Pried out of his mother from her funeral pyre and coaxed into life by Apollo, Asclepius was tutored by the centaur Chiron, who had or would soon tutor Aristaeus, Ajax, Aeneas, Actaeon, Caeneus, Theseus, Achilles, Jason, Peleus, Telamon, Perseus, Heracles, Oileus, and Phoenix. The string of names Asclepius' tutelage by Chiron is shared in spans in some way every nook and corner of every classic myth ever set down. It's little wonder then, that with his knowledge would come the eventual ability to break the boundary of the living and dead through healing such as neither heaven or earth had ever witnessed before. It logically follows, too, that such power could not be allowed to stay in the hands of mortals. Hades, feeling slighted, convinces Zeus to vaporize Asclepius with a thunderbolt.
And Apollo weeps.
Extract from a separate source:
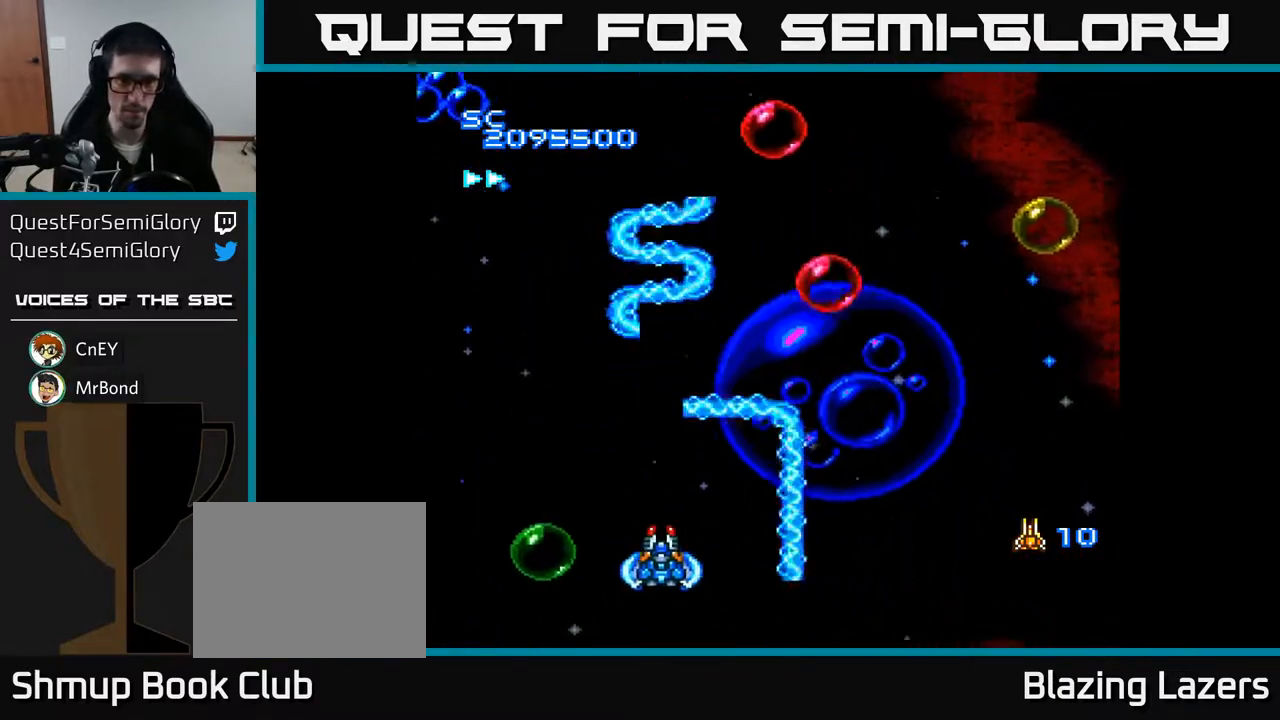
{"buttons": ["A"], "right_stick": "center", "events": [[50, "DPAD_UP", "down"], [133, "DPAD_UP", "up"], [183, "DPAD_DOWN", "down"], [250, "DPAD_RIGHT", "up"], [300, "DPAD_RIGHT", "down"], [350, "DPAD_DOWN", "up"], [500, "DPAD_RIGHT", "up"]]}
His tears, as Calasso writes on page 59, fall as amber into (where else?) Eridanus, a river of both the mortal and divine, where Phaeton fell after being smote by Zeus for passing too close and setting the world on fire as he sped between the spheres of heaven and earth on his father's chariot.
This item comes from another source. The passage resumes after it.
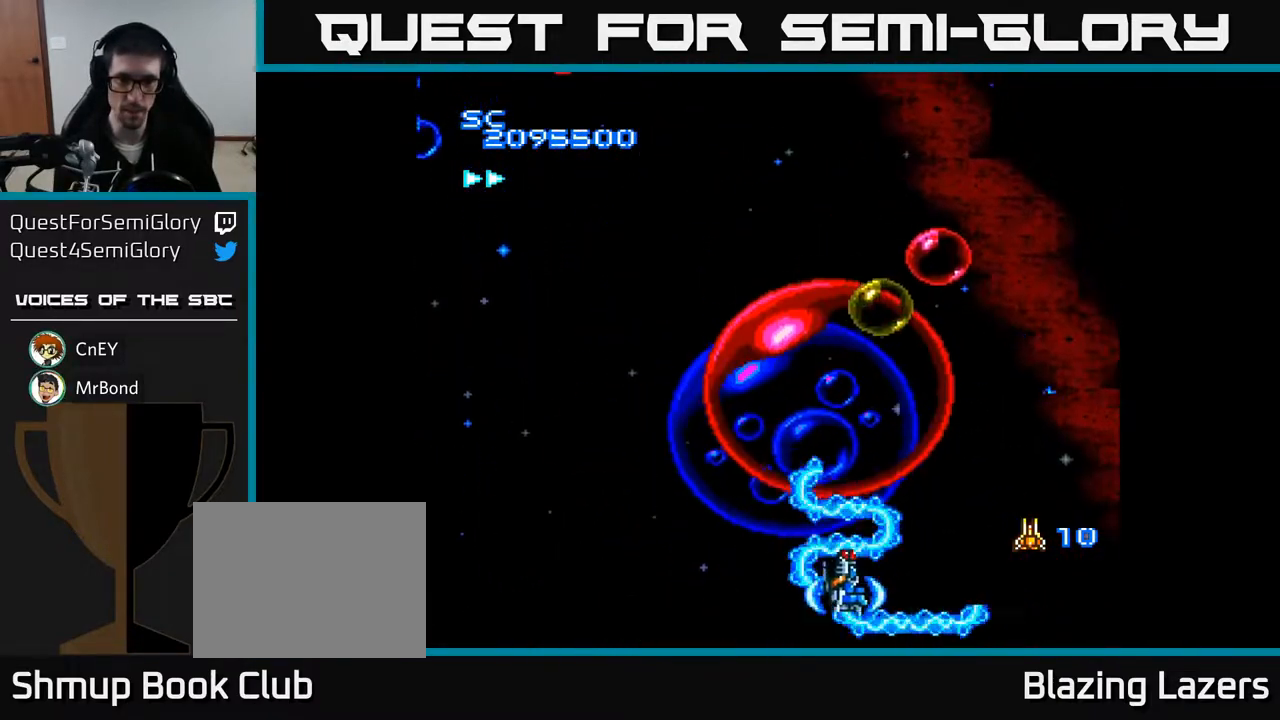
{"buttons": ["A", "DPAD_RIGHT"], "right_stick": "center", "events": [[17, "DPAD_LEFT", "down"], [50, "DPAD_DOWN", "down"], [183, "DPAD_DOWN", "up"], [350, "DPAD_LEFT", "up"], [367, "DPAD_RIGHT", "down"]]}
And, as Calasso states on Page 59, the 'divine fire' hardly stops there. Semele, a mortal madly loved by Zeus and thus watched with simmering rage by Hera, is killed by lightning and fire when, as Ovid writes in his Metamorphosis, a disguised Hera whispers to her:
"Many, pretending to be gods, have found entrance into modest chambers. But to be Zeus is not enough; make him prove his love ... as great and glorious as he is when welcomed by Hera, so great and glorious, pray him grant you his embrace ..."And she is toasted. And here, as with Apollo and Coronis, Zeus, filled with sudden realization of what is growing inside his mortal lover, snatches out the unborn child--here Dionysis--and saves his life.
Calasso writes, on page 59, that 'the divine fire devours those venturing outside the human sphere..."
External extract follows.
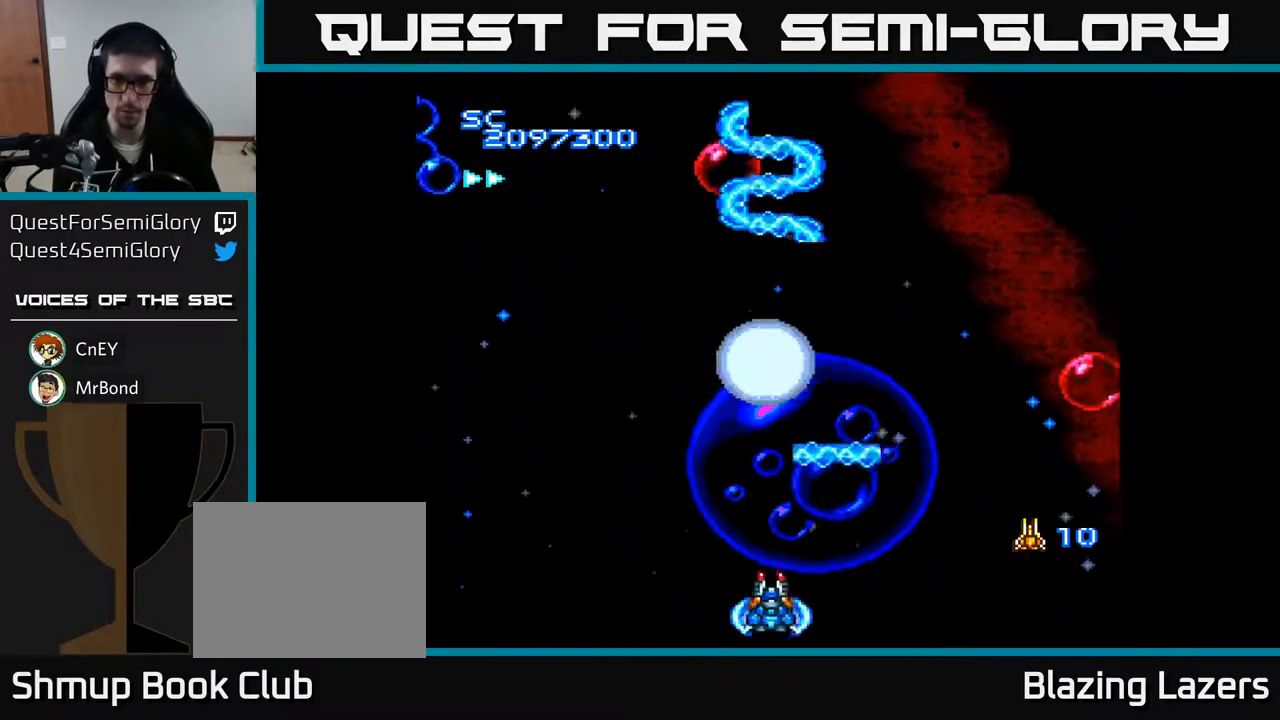
{"buttons": ["A", "DPAD_LEFT"], "right_stick": "center", "events": [[300, "DPAD_RIGHT", "up"], [333, "DPAD_LEFT", "down"], [333, "DPAD_UP", "down"], [433, "DPAD_UP", "up"]]}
At the beginning of page 59, A quote from Pindar is linked to Coronis, stating "The craziest type of people are those who scorn what they have around them and look elsewhere / vainly searching for what cannot exist." Coronis wasn't searching, however; she was retreating. Against her consent, she had been pulled out of her sphere and into the mouth of that divine fire. To be attracted to Ischys was to seek shelter from it, but as her coming doom would tell, and as Semele's doom before and her son Asclepius' doom after, there is no escape once the sphere has been broken. That fire crosses all boundaries and ducks under all logic to set right what has been tipped out of place.